• _Brief a_
Count the lines in the entries below that contain the word "every", matching case exactly, and reply with the number alone.
#### Text segment
# Inspiron 560 won't boot up



## Carjam (Jan 14, 2013)

I have a Dell Inspiron 560 that has been working perfectly without issues. I disconnected it to move to a new home and now I can't even get it to turn on. When I push the power button, it blinks just once (amber) then goes black. I can hear it running but it's very quiet and nothing ever comes on the monitor. 'Something' is starting because if I then hold the power button in for a few seconds I can hear it shut down.

any suggestions?


----------



## joeten (Dec 4, 2008)

Hi and welcome to TSF please check all the cables and connections are properly and firmly seated do the same for the ram and video card if you have one


----------



## Tyree (May 10, 2009)

It's not uncommon for something to get jarred loose when moving as PC.
Check all the connections and reseat any cards (i.e. RAM-GPU-etc.).
Are you certain the electrical outlet is good?

Edit: oops, too slow but we are both thinking alike. :smile:


----------



## DBCooper (Jun 11, 2010)

The Dell Inspiron 560 is a desktop computer(correct me if im wrong). If so, try connecting a spare, working monitor to see if the current monitor is the problem. You can also try taking out the BIOS battery and leaving it out for about a good 10min. Put the bios battery back, turn on your computer, and see if the computer is able to boot.

Does the computer at least post but won't boot into windows?


----------



## Carjam (Jan 14, 2013)

I blew out any dust (very little) and made sure everything is seated properly. Electrical outlet is fine. Still have the same problem. When I push the power button the fans start up but it never boots.


----------



## joeten (Dec 4, 2008)

Hi I think you may have a problem with either the power supply or motherboard please see the manual pages 28 & 29 http://support.dell.com/support/edocs/systems/insp560mt/en/sg/sg_en.pdf


----------



## Carjam (Jan 14, 2013)

THank you. I looked at the manual but none of the situations is the same. The power light blinks just once quickly (amber) then goes black. The fans are running but nothing else starts. Memory cards have been reseated and battery was removed and reinserted. Still have the same exact problem.
########
#### Recorded data
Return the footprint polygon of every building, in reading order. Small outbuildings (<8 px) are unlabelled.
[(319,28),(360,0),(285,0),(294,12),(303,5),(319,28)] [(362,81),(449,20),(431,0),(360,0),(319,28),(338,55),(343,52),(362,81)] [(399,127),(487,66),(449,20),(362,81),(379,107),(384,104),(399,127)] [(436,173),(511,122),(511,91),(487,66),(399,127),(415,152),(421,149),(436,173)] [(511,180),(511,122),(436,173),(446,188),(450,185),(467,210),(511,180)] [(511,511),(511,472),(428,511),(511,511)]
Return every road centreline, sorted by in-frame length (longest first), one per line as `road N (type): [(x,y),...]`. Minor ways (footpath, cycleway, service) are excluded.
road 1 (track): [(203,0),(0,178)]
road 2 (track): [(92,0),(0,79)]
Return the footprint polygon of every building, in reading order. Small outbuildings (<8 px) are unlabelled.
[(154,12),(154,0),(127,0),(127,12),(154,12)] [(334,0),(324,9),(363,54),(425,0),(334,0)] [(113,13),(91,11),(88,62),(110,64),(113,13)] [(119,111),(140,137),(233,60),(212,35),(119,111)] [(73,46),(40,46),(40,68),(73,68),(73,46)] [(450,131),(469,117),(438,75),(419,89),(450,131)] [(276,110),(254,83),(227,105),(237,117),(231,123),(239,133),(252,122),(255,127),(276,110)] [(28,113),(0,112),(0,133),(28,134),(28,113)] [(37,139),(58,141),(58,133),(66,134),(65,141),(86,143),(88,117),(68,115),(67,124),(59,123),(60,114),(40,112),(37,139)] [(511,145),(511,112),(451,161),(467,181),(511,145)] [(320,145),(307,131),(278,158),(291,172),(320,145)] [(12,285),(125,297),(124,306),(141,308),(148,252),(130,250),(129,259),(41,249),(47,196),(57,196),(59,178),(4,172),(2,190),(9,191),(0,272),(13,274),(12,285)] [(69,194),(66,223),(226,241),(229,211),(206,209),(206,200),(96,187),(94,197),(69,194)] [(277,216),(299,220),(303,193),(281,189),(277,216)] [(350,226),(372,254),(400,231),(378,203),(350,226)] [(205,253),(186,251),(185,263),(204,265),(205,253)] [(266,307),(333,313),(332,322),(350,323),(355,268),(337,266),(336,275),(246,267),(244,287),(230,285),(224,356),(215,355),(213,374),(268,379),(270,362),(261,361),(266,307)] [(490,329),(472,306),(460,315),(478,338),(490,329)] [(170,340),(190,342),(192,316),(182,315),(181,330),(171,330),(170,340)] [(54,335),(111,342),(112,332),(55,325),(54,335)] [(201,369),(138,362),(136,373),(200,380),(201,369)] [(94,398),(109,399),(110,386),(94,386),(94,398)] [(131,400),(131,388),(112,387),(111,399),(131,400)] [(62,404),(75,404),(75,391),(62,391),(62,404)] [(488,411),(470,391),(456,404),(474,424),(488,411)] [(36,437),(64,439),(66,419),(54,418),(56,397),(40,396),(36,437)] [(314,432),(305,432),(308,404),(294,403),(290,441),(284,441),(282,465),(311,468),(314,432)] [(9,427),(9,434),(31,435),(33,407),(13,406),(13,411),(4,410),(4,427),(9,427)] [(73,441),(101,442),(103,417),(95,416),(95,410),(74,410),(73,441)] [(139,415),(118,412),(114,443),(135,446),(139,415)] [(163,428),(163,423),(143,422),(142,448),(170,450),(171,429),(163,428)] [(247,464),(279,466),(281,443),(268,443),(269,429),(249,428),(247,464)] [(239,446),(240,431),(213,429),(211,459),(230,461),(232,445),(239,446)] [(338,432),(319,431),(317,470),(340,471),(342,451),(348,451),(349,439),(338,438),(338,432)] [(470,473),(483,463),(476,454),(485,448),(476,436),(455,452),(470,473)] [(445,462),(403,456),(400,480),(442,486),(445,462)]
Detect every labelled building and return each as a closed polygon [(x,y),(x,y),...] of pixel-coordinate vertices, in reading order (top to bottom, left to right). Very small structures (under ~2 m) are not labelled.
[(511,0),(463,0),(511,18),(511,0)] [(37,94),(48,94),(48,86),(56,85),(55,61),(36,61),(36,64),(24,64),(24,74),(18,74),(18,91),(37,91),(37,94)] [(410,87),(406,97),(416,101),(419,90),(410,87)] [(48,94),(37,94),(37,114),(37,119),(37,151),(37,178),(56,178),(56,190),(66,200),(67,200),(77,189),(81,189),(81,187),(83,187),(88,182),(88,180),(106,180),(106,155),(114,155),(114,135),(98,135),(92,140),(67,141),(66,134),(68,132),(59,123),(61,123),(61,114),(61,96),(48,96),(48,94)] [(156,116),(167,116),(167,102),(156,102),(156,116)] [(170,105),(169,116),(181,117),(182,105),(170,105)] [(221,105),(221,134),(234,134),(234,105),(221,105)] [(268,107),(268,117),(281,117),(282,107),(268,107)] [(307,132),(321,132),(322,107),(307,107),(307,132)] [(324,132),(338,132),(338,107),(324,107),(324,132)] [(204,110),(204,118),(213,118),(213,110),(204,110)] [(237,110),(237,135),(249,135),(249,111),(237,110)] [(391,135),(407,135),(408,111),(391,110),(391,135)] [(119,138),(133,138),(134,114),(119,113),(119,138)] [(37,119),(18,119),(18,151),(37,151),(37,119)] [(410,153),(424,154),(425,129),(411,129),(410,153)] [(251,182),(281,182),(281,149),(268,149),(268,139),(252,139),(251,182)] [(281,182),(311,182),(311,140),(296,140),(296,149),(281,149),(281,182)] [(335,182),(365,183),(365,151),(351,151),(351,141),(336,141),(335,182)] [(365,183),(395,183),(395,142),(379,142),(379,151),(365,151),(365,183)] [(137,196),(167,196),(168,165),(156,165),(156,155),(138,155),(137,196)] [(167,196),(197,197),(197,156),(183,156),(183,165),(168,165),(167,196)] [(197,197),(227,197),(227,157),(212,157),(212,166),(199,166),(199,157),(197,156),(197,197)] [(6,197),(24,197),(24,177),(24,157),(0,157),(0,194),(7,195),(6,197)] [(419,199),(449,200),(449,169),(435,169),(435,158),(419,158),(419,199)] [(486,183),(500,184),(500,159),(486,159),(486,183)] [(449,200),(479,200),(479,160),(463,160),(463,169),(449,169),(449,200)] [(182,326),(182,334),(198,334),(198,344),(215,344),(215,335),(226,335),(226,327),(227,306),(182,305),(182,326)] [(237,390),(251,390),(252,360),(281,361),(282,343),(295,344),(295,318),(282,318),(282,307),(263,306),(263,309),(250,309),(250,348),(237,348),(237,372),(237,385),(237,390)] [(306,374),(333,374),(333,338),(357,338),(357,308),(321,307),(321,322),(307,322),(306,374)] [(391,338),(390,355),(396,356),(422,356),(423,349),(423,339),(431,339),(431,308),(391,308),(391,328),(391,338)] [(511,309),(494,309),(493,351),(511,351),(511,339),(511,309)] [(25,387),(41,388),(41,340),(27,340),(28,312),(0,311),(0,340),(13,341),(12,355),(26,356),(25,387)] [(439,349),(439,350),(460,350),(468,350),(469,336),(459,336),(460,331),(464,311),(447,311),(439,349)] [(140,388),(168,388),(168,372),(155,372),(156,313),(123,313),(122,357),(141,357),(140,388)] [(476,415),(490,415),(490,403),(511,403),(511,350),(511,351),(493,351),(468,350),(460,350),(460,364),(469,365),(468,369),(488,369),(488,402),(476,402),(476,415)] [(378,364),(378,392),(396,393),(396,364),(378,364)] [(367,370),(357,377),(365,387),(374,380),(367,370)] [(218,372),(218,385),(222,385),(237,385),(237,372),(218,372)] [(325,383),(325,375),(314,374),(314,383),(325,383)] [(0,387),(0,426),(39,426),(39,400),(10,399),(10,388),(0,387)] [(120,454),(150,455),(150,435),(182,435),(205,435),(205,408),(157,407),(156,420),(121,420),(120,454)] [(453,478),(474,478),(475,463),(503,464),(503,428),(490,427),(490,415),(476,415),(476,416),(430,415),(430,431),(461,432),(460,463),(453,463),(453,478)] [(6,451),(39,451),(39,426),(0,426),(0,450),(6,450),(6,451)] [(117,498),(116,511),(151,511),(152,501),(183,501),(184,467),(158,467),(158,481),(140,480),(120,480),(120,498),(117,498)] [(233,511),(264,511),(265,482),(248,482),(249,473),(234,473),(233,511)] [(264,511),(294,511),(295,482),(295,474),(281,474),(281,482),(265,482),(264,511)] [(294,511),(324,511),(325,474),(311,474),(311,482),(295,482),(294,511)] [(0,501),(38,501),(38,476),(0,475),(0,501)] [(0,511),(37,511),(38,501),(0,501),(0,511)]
########
• _Brief b_
Please reproduce the passage of the Inspiron 560 thread above word for word, from "Does the computer" to "it never boots.".

• _Correct result a_
4

• _Correct result b_
Does the computer at least post but won't boot into windows?


----------



## Carjam (Jan 14, 2013)

I blew out any dust (very little) and made sure everything is seated properly. Electrical outlet is fine. Still have the same problem. When I push the power button the fans start up but it never boots.